Energy descent is not going to bring an end to hierarchical authoritarian civilization. Look back at Napoleon’s armies; they didn’t run on fossil fuels. Energy descent will only limit the magnitude and global reach of the world’s most aggressive armies, but they will continue to exist as long as any group of humans looks at another group as enemies.

October 07, 2005

The Approaching Energy Descent: Ten Reasons for Hope

Things are not as bad as they seem; there’re worse.

1. Western industrialized civilization is going to crash. The timing and extent are yet to be determined but a crash is inevitable. My best guess is that our industrial civilization will suffer a series of recession/depression declines followed by partial recoveries over the next hundred years. These things have a way of playing out in unexpected ways.

  • Easy access to cheap abundant energy is about to end.
  • Science tells us that increasingly complex systems eventually break down and reorganize at a lower level of complexity.
  • Logic alone tells us that an insane system which depends on endless growth of consumption for consumptions sake must inevitably reach limits of resources.

2. Most people in a collapsing civilization aren’t aware of the crash. Many deny it.

  • Most people today don’t even know about “peak oil”. When presented with the evidence, a large majority of people (even educated people) believe that some technological miracle will just come along.
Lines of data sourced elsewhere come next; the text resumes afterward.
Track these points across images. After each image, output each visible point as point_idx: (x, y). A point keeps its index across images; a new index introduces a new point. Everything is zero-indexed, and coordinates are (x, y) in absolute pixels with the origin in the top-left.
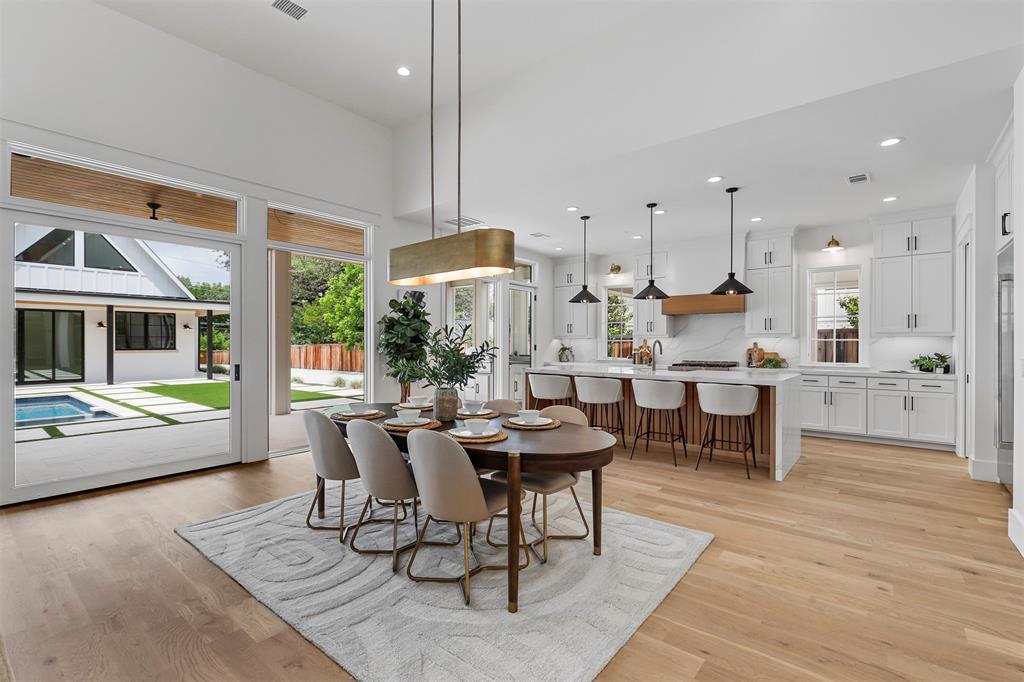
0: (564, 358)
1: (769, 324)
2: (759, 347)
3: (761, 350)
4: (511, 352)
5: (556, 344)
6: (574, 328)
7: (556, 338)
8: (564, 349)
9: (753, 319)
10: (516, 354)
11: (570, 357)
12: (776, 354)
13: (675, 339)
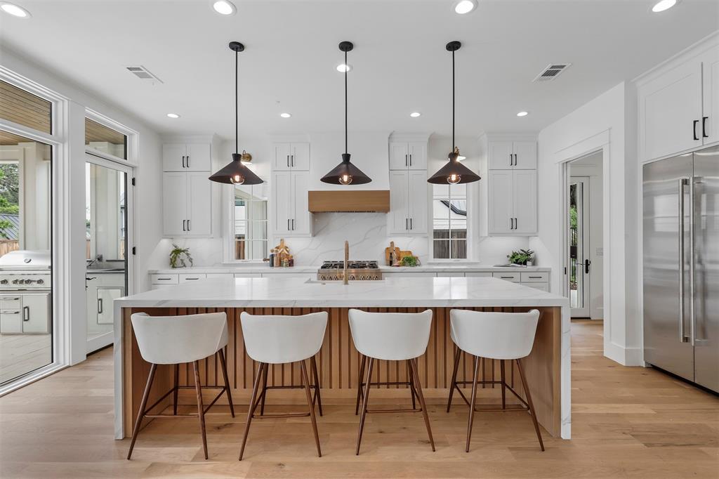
0: (178, 262)
1: (409, 224)
2: (396, 246)
3: (398, 248)
4: (93, 256)
5: (166, 246)
6: (192, 224)
7: (165, 237)
8: (177, 252)
9: (394, 219)
10: (100, 259)
11: (187, 261)
12: (410, 252)
13: (315, 238)
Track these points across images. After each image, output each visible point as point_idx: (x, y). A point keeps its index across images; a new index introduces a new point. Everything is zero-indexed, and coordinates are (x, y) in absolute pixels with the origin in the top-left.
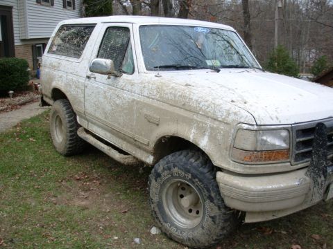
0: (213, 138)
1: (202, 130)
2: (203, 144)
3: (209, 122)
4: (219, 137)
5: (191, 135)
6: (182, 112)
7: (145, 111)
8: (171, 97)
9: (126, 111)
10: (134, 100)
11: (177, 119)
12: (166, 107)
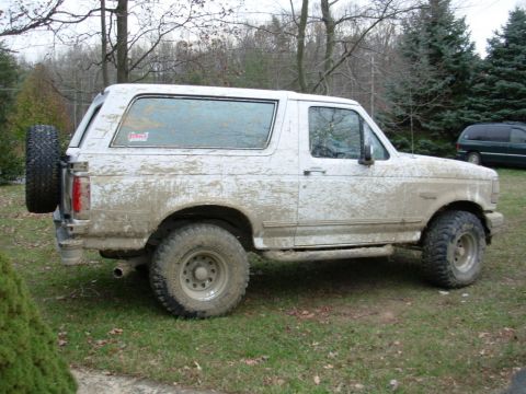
0: (481, 193)
1: (473, 189)
2: (477, 199)
3: (478, 183)
4: (486, 190)
5: (467, 196)
6: (456, 181)
7: (420, 190)
8: (444, 172)
9: (392, 198)
10: (403, 184)
11: (454, 188)
12: (441, 181)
3. As civilization collapses, there will be much potential for harm.

  • The world’s worst demagogues have arisen in times of major upheaval. I’m afraid that by the time the USA is in its last throes, this great free liberal democracy will be unrecognizable.
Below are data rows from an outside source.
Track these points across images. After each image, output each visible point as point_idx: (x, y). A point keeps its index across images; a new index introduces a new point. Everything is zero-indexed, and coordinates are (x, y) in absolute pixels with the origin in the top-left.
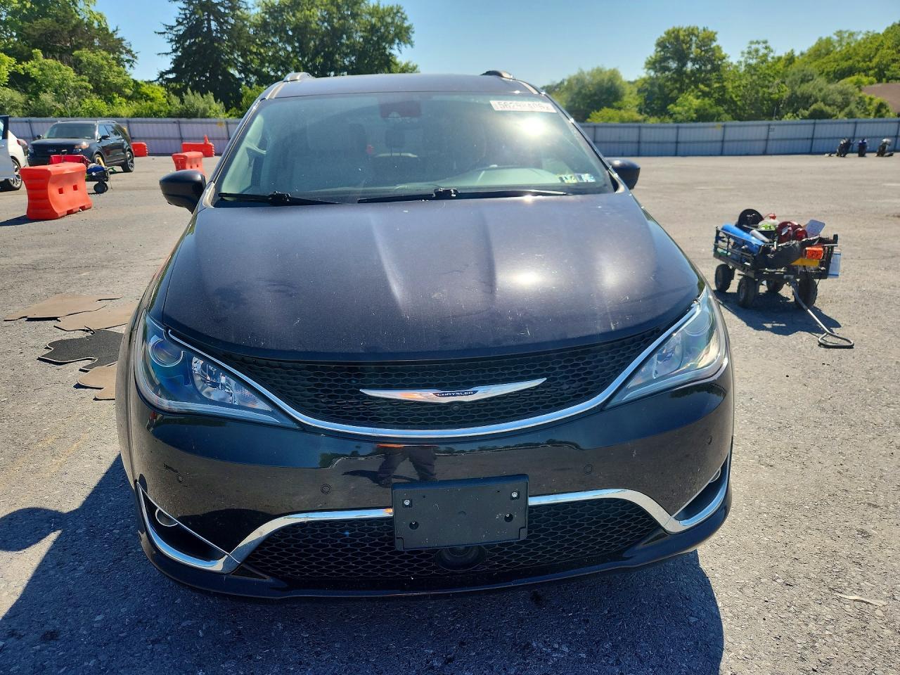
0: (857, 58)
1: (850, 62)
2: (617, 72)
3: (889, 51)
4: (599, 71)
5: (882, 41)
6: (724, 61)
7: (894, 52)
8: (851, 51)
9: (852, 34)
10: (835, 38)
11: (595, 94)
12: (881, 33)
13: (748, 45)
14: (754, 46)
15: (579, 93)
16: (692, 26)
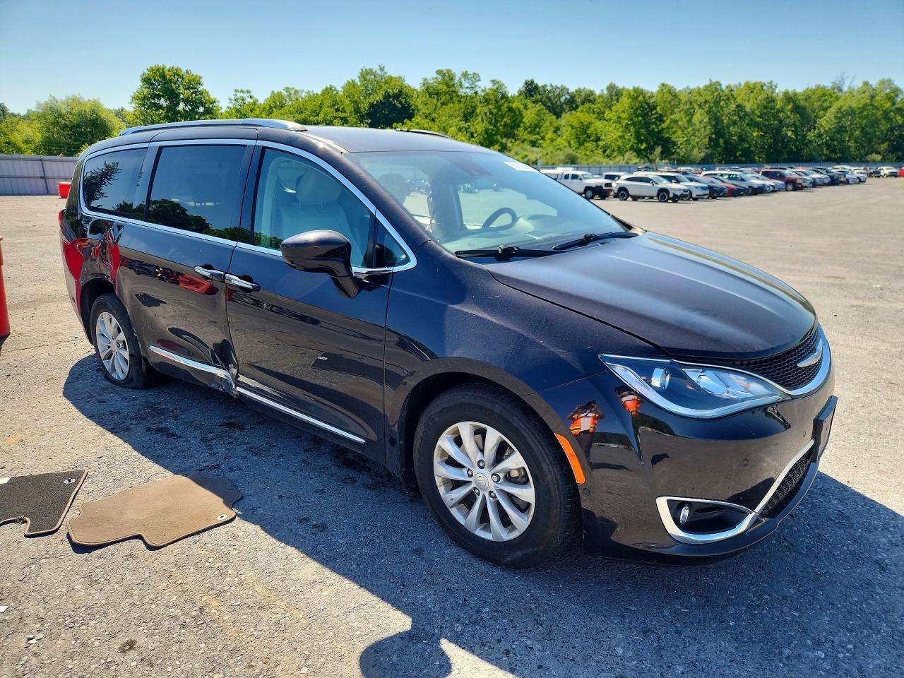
0: (307, 112)
1: (303, 115)
2: (99, 103)
3: (329, 109)
4: (76, 101)
5: (322, 100)
6: (215, 105)
7: (333, 110)
8: (301, 106)
9: (296, 92)
10: (285, 93)
11: (79, 126)
12: (319, 94)
13: (235, 93)
14: (239, 95)
15: (56, 124)
16: (161, 65)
4. A prolonged dark age is not inevitable.

  • There will be dark times ahead. We should present a low profile in dangerous times. We can emerge from the collapse with knowledge intact and lessons learned. There is much to be learned from watching the collapse of civilization.
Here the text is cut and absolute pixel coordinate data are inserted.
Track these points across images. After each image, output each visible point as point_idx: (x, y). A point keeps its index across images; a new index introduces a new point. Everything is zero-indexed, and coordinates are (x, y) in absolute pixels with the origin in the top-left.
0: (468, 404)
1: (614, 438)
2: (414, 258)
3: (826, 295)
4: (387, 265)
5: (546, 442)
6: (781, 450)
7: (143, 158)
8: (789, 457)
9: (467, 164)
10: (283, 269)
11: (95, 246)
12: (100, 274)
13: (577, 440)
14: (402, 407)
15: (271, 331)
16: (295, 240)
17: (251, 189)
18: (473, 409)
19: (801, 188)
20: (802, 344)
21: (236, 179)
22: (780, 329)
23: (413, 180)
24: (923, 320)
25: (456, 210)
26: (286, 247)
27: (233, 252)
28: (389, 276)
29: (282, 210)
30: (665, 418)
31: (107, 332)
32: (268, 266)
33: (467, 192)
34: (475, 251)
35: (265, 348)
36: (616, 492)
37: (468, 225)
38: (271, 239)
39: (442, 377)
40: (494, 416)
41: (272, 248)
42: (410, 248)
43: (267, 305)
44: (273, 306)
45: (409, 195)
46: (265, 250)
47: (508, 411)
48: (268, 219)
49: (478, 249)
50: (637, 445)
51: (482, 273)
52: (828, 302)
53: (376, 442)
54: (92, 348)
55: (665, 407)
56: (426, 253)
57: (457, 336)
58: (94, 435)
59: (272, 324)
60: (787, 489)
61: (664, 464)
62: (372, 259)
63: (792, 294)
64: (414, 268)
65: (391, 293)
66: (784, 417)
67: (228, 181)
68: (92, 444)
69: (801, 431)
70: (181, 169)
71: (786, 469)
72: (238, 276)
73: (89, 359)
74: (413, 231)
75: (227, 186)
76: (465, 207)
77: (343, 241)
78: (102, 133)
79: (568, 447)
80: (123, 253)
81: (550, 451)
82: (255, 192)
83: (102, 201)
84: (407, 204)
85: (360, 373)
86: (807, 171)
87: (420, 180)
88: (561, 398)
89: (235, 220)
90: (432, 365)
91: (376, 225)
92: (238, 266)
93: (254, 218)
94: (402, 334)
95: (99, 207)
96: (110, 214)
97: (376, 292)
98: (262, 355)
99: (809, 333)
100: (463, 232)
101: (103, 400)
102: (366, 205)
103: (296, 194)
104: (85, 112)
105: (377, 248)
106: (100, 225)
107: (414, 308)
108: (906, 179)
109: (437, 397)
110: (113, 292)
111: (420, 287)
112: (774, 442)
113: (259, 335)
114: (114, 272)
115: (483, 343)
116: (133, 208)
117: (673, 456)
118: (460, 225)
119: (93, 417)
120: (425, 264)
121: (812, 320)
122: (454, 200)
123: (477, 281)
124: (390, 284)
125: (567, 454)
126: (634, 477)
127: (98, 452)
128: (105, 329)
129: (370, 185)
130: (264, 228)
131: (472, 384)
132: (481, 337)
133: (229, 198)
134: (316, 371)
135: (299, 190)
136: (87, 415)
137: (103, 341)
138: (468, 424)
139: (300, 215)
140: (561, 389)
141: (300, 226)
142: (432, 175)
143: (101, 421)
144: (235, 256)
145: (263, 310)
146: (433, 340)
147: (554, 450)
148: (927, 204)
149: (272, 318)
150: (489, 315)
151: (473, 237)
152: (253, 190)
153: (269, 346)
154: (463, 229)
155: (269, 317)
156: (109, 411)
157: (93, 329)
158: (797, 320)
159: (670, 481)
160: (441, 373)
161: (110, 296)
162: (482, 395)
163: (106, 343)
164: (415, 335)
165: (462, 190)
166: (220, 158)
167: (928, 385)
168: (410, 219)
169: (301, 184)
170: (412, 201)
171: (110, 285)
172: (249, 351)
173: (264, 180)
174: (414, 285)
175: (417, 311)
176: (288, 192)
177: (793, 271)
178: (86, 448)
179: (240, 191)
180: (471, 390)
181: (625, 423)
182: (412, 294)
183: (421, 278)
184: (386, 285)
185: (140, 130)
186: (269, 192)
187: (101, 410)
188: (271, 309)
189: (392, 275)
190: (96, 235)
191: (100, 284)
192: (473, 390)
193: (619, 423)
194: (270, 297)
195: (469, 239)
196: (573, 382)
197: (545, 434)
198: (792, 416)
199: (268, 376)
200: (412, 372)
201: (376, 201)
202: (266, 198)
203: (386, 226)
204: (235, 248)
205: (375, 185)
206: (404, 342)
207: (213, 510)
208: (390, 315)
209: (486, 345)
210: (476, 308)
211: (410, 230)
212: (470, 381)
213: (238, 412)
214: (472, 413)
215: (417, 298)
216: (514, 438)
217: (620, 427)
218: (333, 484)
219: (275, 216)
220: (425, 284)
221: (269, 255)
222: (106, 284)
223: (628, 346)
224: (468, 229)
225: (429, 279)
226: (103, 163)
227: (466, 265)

5. A civilization similar to the present madness will never arise again.

  • The present dysfunctional civilization will use up all the obtainable fossil fuels. There will never (at least millions of years) again be a cheap abundant source of energy to fuel the rebirth of a wasteful industrial-consumer society again.

6. Humans are social animals adapted for tribal life.

  • Humans have always existed as extended families or groups of extended families. It is only in the last five thousand years, with the advent of agriculture and its attendant hierarchical civilization, that that has changed.

7. There will always be pressures to re-establish a hierarchical authoritarian civilization.

  • What do I mean by “hierarchical authoritarian civilization”? An agriculture based economy that produces the food and holds it under lock and key. If you want to eat, you must perform work. This work concentrates people into cities, and results in a concentration of wealth, a hierarchical class and political/religious structure for controlling people.

8. Hierarchical authoritarian civilizations can only be resisted through knowledge.

  • Our number one goal should be to learn from the mistakes of the past and make sure we don’t repeat them.

9. Intentional communities can serve as the seeds for the replacement of the present system.

  • In intentional communities we can start living today in a sustainable and independent way.
  • We can retain valuable knowledge and rediscover how to live with the planet.
  • Our mission should be to preserve what is good and let die that which is dysfunctional.

10. We can be the driving force for a better world.

  • Intentional communities can be the catalyst for creating a vibrant, just and satisfying human community in the post-consumerism world.

Most cultures have stories of the fall from paradise to the present (garden of eden, golden age, ect). May we rediscover the balance and fullness of life we enjoyed for thousands of years before the rise of hierarchical authoritarian civilization.